The 23-year-old sales associate was traveling for work, thirsty from the plane trip, and ready to set aside his personal commitment to sustainability to gulp down water from the single-use plastic bottles he always finds in his hotel rooms.

That’s when a guest services agent at Hotel SLO, a new 78-room boutique hotel in San Luis Obispo, California, blew his mind.

After checking his driver’s license and swiping his credit card, the agent regaled Thompson with information about the hotel’s commitment to sustainability.

She hipped him to the glass bottles of filtered water chilling in his in-room fridge. She informed him about the communal water filling stations on each of the hotel’s four floors. Then she encouraged him to use the stations as frequently as he’d like – an invitation that surprised and delighted him to no end.

“I have a good practice of avoiding single-use plastics in my day-to-day, but when traveling it’s often something I find quite difficult,” he said. “To be able to have filtered water on demand every day, multiple times a day, was definitely a plus.”

New ways to travel green

Justin Sullivan/Getty Images North America/Getty Images
San Francisco International Airport banned single-use plastics in August 2019.

Slowly but surely, experiences like Thompson’s are becoming commonplace for travelers across the globe.

At a time when people are becoming more conscious of what they can do to minimize their environmental impact, travel companies have responded by rethinking their long-standing reliance on single-use plastic amenities.

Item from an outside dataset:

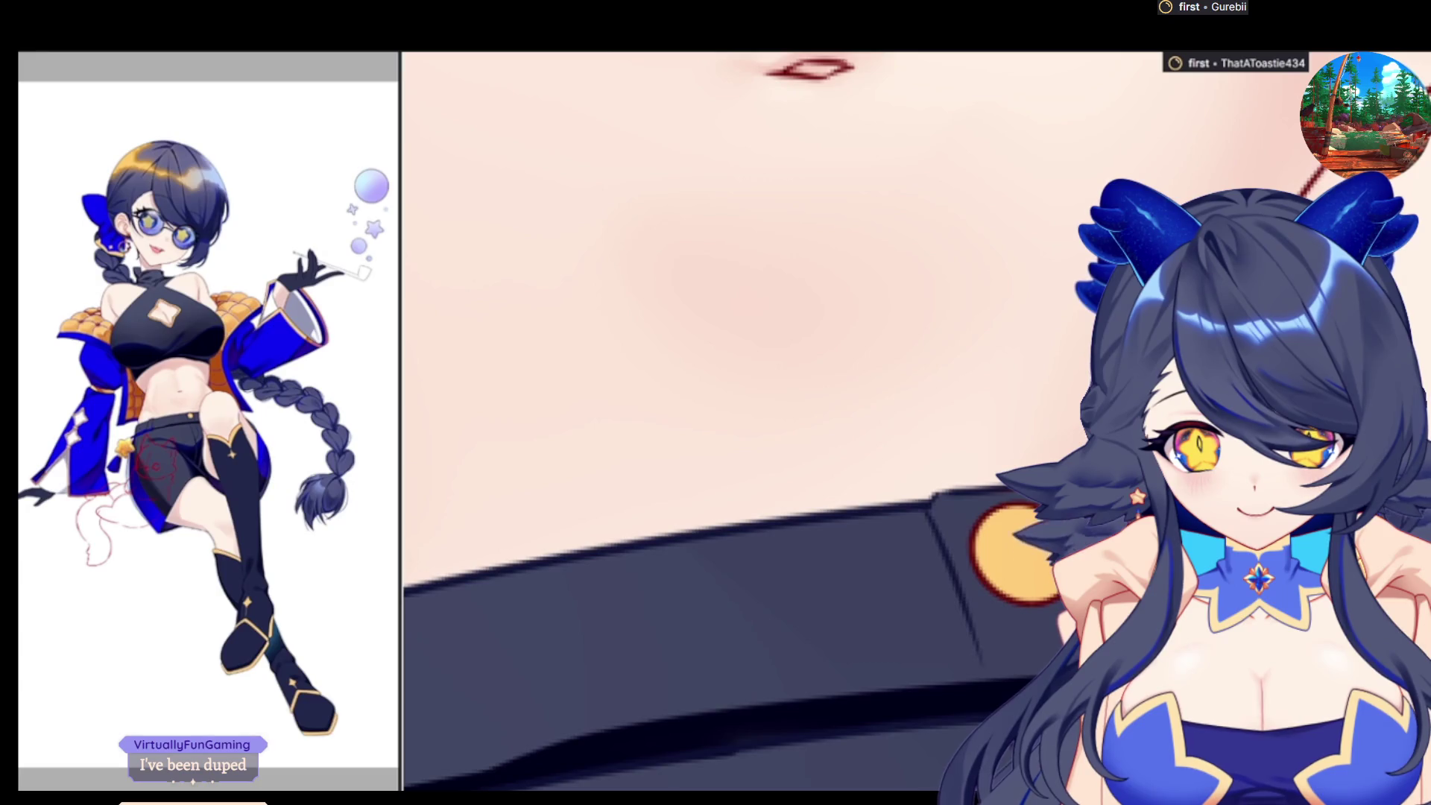
scroll(1028, 611, down, 5)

These new policies and procedures have resulted in new opportunities for travelers to seek out brands with like-minded priorities and speak with their dollars and support.

“Hotels are beginning to realize that there’s no silver-bullet answer to solving sustainability, and that they’ve got to be holistic to their approach to making a difference,” says Jessica Blotter, CEO and co-founder of Kind Traveler, a sustainable travel booking platform based in Malibu, California.

“As consumers put more and more pressure on hotels and they have higher demands, the hotels will have to live up to the needs of their customers.”

Consumers can pick sides in every argument, and this one is no exception. That means the easiest way for travelers to have a say on the plastics issue is to support companies that have cut back or are looking to do so.

Demand less plastic

Accor
Accor Hotels plan to use alternative materials for items including keycards, laundry bags and cups.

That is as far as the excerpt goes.